Exercise instructions
Could you print exactly the lines from the one that contains "other existing events" to the end of the data, both ends included, and nothing else? Skip the pictures.

Saved data entries
= = =

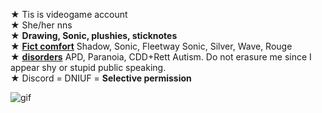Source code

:★ Tis is videogame account
\
★ She/her nns
\
★ **Drawing, Sonic, plushies, sticknotes**
\
★ [**Fict comfort**](!) Shadow, Sonic, Fleetway Sonic, Silver, Wave, Rouge
\
★ [**disorders**](!) APD, Paranoia, CDD+Rett Autism. Do not erasure me since I appear shy or stupid public speaking.
\
★ Discord = DNIUF = **Selective permission**

![gif](https://media1.tenor.com/m/6yZhcF9NJHgAAAAd/sonic-x-shadow-sonic-prime.gif)
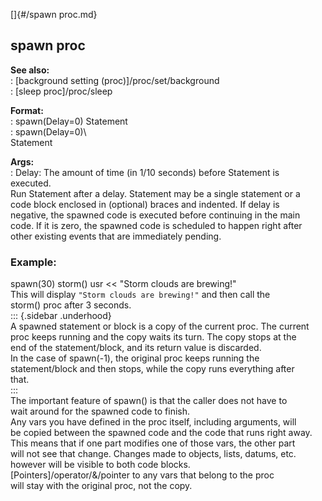 []{#/spawn proc.md}    
## spawn proc    
**See also:**    
:   [background setting (proc)]/proc/set/background    
:   [sleep proc]/proc/sleep    
<!-- -->    
**Format:**    
:   spawn(Delay=0) Statement    
:   spawn(Delay=0)\    
    Statement    
<!-- -->    
**Args:**    
:   Delay: The amount of time (in 1/10 seconds) before Statement is    
    executed.    
Run Statement after a delay. Statement may be a single statement or a    
code block enclosed in (optional) braces and indented. If delay is    
negative, the spawned code is executed before continuing in the main    
code. If it is zero, the spawned code is scheduled to happen right after    
other existing events that are immediately pending.    
### Example:    
spawn(30) storm() usr \<\< \"Storm clouds are brewing!\"    
This will display `"Storm clouds are brewing!"` and then call the    
storm() proc after 3 seconds.    
::: {.sidebar .underhood}    
A spawned statement or block is a copy of the current proc. The current    
proc keeps running and the copy waits its turn. The copy stops at the    
end of the statement/block, and its return value is discarded.    
In the case of spawn(-1), the original proc keeps running the    
statement/block and then stops, while the copy runs everything after    
that.    
:::    
The important feature of spawn() is that the caller does not have to    
wait around for the spawned code to finish.    
Any vars you have defined in the proc itself, including arguments, will    
be copied between the spawned code and the code that runs right away.    
This means that if one part modifies one of those vars, the other part    
will not see that change. Changes made to objects, lists, datums, etc.    
however will be visible to both code blocks.    
[Pointers]/operator/&/pointer to any vars that belong to the proc    
will stay with the original proc, not the copy.  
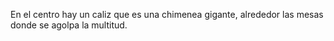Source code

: 
En el centro hay un caliz que es una chimenea gigante, alrededor las mesas donde se agolpa la multitud.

= = =

Answer box
other existing events that are immediately pending.    
### Example:    
spawn(30) storm() usr \<\< \"Storm clouds are brewing!\"    
This will display `"Storm clouds are brewing!"` and then call the    
storm() proc after 3 seconds.    
::: {.sidebar .underhood}    
A spawned statement or block is a copy of the current proc. The current    
proc keeps running and the copy waits its turn. The copy stops at the    
end of the statement/block, and its return value is discarded.    
In the case of spawn(-1), the original proc keeps running the    
statement/block and then stops, while the copy runs everything after    
that.    
:::    
The important feature of spawn() is that the caller does not have to    
wait around for the spawned code to finish.    
Any vars you have defined in the proc itself, including arguments, will    
be copied between the spawned code and the code that runs right away.    
This means that if one part modifies one of those vars, the other part    
will not see that change. Changes made to objects, lists, datums, etc.    
however will be visible to both code blocks.    
[Pointers]/operator/&/pointer to any vars that belong to the proc    
will stay with the original proc, not the copy.  
Source code

: 
En el centro hay un caliz que es una chimenea gigante, alrededor las mesas donde se agolpa la multitud.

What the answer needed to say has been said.